What the exercise asks:
Would you transcribe the entries below, beginning at the line with "q3, 2009-07-11: 14.27 -> 14.38" and ending after the line with "最低價, 2012/02/17: 134.5 -> 135", exactly, with no picture and nothing more?

Data to use:
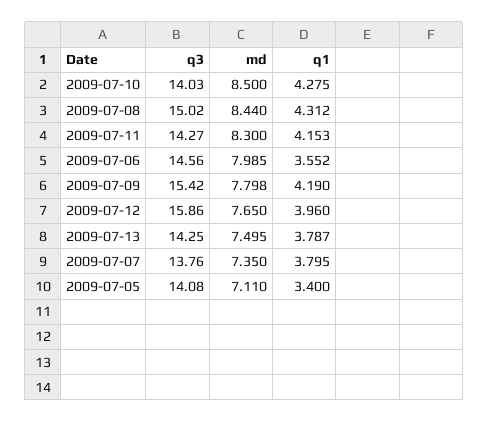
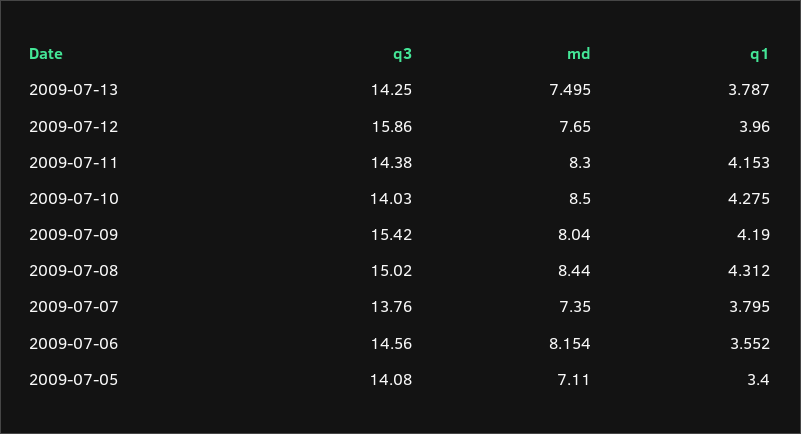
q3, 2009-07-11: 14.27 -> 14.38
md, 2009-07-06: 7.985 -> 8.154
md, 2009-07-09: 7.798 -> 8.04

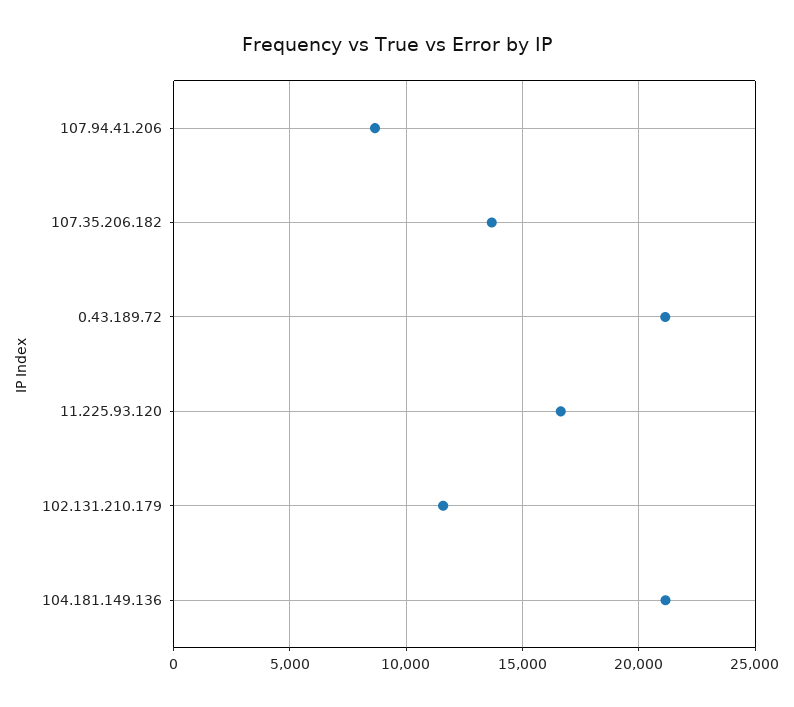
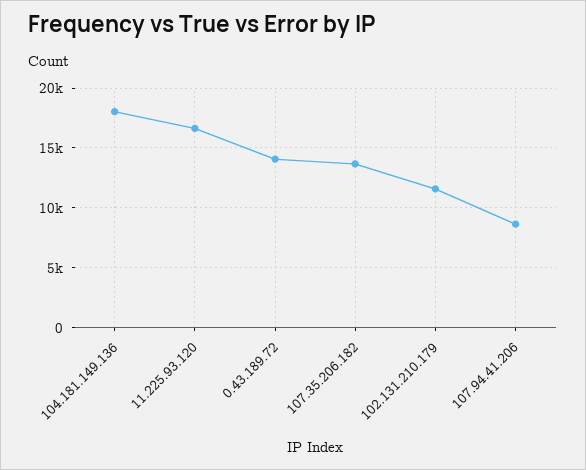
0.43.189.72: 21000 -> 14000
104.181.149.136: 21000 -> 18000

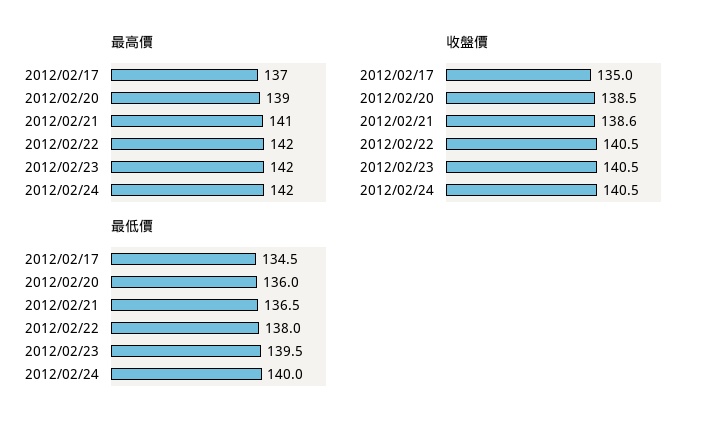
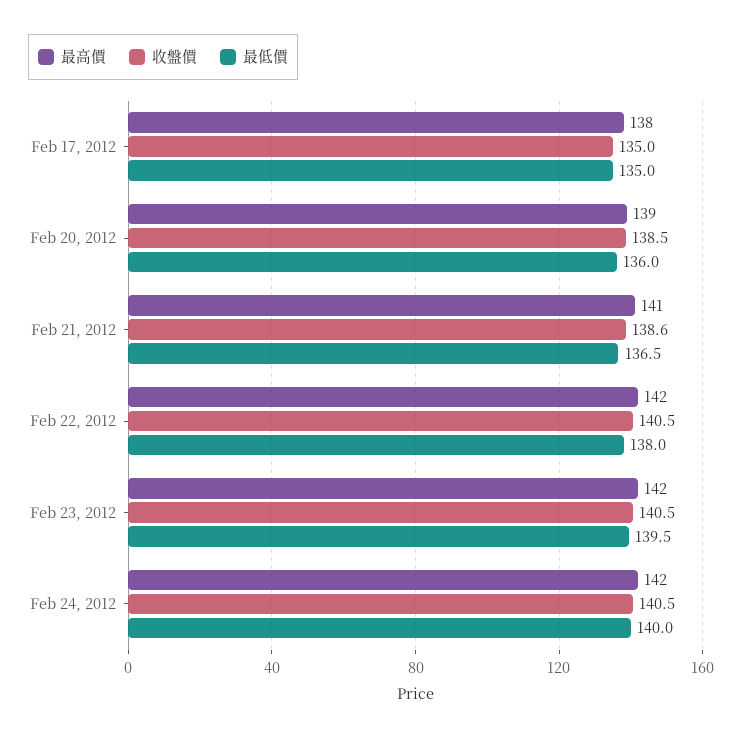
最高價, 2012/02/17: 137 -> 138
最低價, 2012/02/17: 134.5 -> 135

---

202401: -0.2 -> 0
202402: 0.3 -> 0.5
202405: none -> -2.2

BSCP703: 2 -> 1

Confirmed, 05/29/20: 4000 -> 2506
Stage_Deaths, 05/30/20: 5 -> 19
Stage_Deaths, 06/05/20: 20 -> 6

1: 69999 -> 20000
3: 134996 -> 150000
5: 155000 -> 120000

Reply to the task:
q3, 2009-07-11: 14.27 -> 14.38
md, 2009-07-06: 7.985 -> 8.154
md, 2009-07-09: 7.798 -> 8.04

0.43.189.72: 21000 -> 14000
104.181.149.136: 21000 -> 18000

最高價, 2012/02/17: 137 -> 138
最低價, 2012/02/17: 134.5 -> 135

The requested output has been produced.